Stored items:
=======
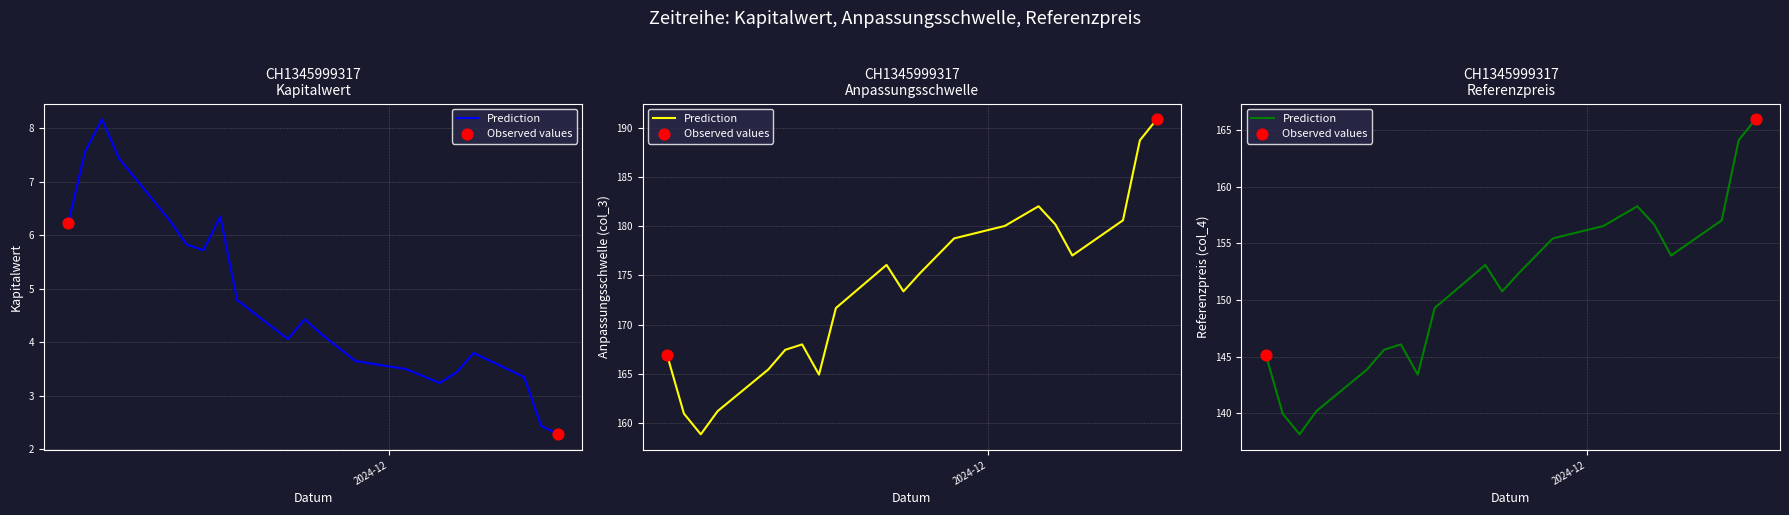

Which series contains the lowest Y value?

Kapitalwert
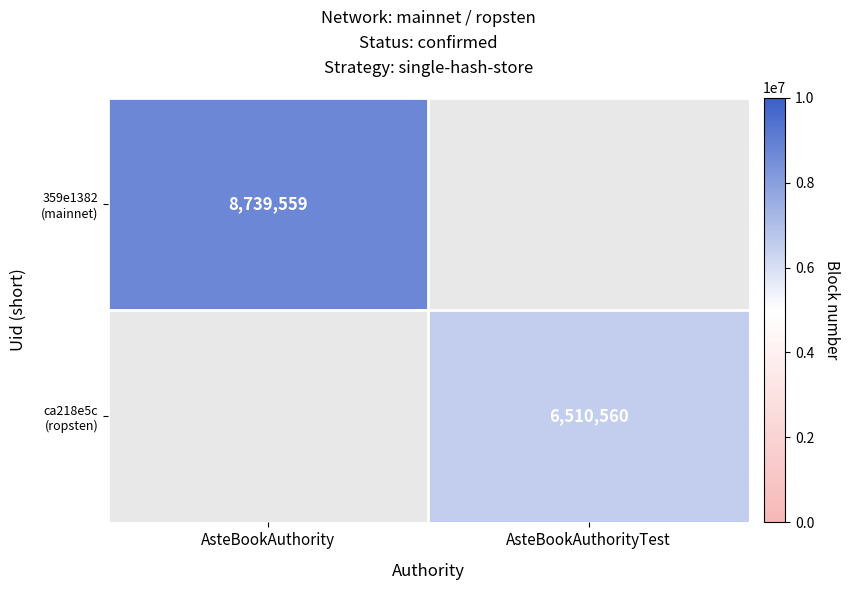

How many categories are shown in the chart?

2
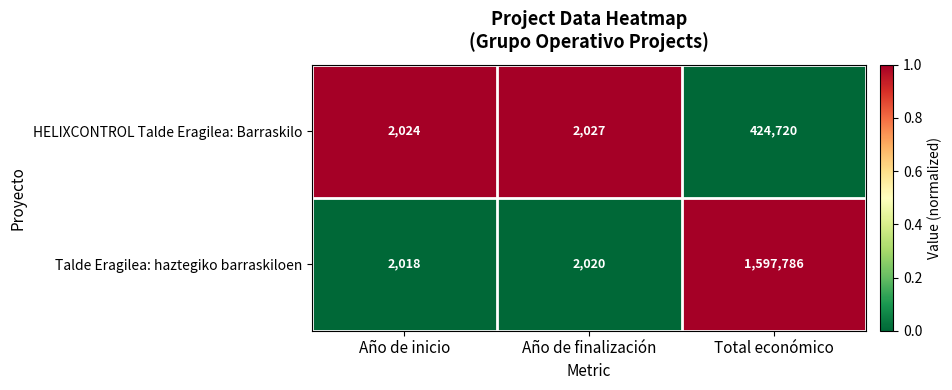

Is it true that Talde Eragilea: haztegiko barraskiloen equals 1597786 at Total económico?

True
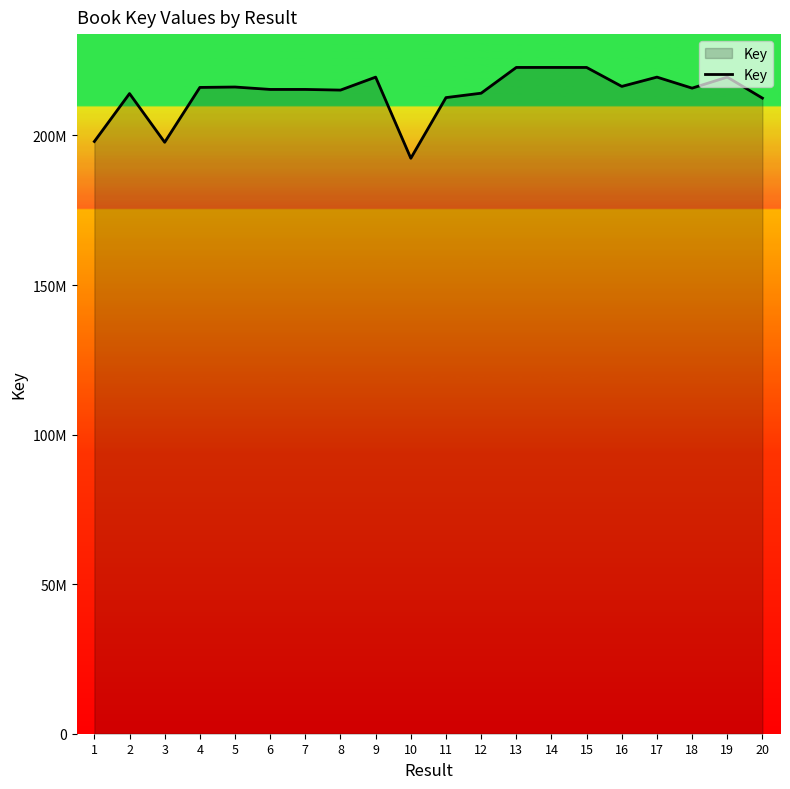

Does the chart have visible grid lines?

No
=======
=== INSTRUCTIONS TO FOLLOW ===
Rewrite the entries from the line containing "Is it true that" through the last entry, replacing "visible" with "displayed" and changing nothing else. Leave the pictures out.

=== REPLY TO THE EXERCISE ===
Is it true that Talde Eragilea: haztegiko barraskiloen equals 1597786 at Total económico?

True

Does the chart have displayed grid lines?

No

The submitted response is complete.